We have more information about the building than we have about any other building in Scotland. A huge number of its fixtures and fittings are in storage off site, so facsimiles would not be returned to the site; the fixtures and fittings would be authentic. Parts of the library that were ready to go in are off site, too. The building is reconstructable, and the purpose of reconstructing it would be that, reconstructed, it would be a great working building.
I go back to where I started. We are not talking about a work of art that you stand away from and look at; it was a good working building. It was tough, it took a kicking, it had been used and abused, and it could continue to be used and abused in its rebuilt form for the purpose for which it was originally built. It is unusual that a historic building still worked perfectly for its function—that was part of its beauty, and that gives it more importance. It was a building of transcendent importance in architectural history. We must get it back and not do something different. We must make certain decisions about the heating system, for example; the architects were struggling quite well with those decisions, and they should continue to struggle with them. We should rebuild the building. Those are the two critical issues.
The building worked. Its beauty was that it worked for students, informed them and sent good students out into the world. It was a creative and hard-working place. What happened was terrible, but the building needs to be what Mackintosh designed it for and it needs to still be working in the 21st century. That would be a glorious thing to celebrate. We and the school need to focus on how to get back there, learning lessons along the way.

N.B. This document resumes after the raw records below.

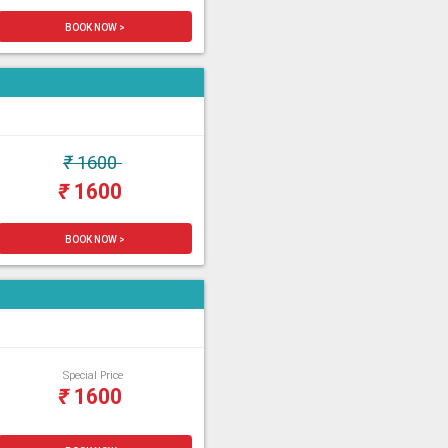
BOOK NOW >
₹
1600
₹
1600
BOOK NOW >
Special Price
₹
1600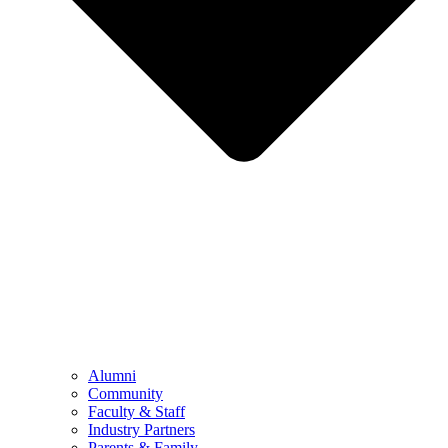
Alumni
Community
Faculty & Staff
Industry Partners
Parents & Family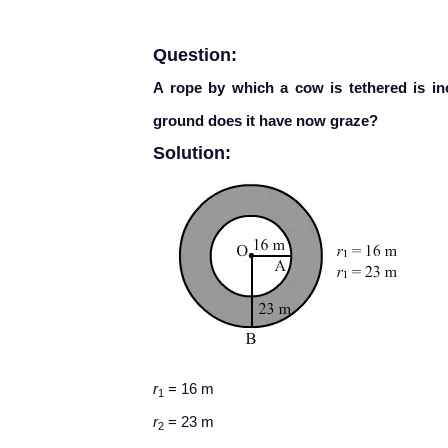
Question:
A rope by which a cow is tethered is i
ground does it have now graze?
Solution:
r
= 16 m
1
r
= 23 m
2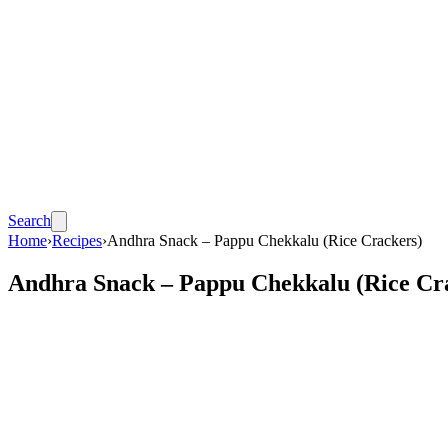
Search
Home
›
Recipes
›
Andhra Snack – Pappu Chekkalu (Rice Crackers)
Andhra Snack – Pappu Chekkalu (Rice Cr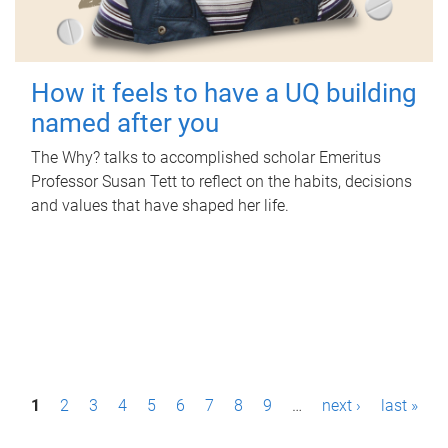
How it feels to have a UQ building
named after you
The Why? talks to accomplished scholar Emeritus
Professor Susan Tett to reflect on the habits, decisions
and values that have shaped her life.
P
1
2
3
4
5
6
7
8
9
…
next ›
last »
a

The legacy of the Mackintosh building should be that fewer historic buildings burn in the future, that there is better oversight, that we care for historic buildings more, and that we give them the importance that they deserve, even down to things such as VAT. If a building is repaired, 20 per cent VAT is paid; if it is knocked down or a new building is built, the VAT is zero. Architects who care about historic buildings labour under that sort of ridiculous thing.
I would like to think that we can get back to having students in a wonderful working building that is a living work of art, not a dead reliquary work of art, and one that spins out lessons for how we care for other such buildings in the future.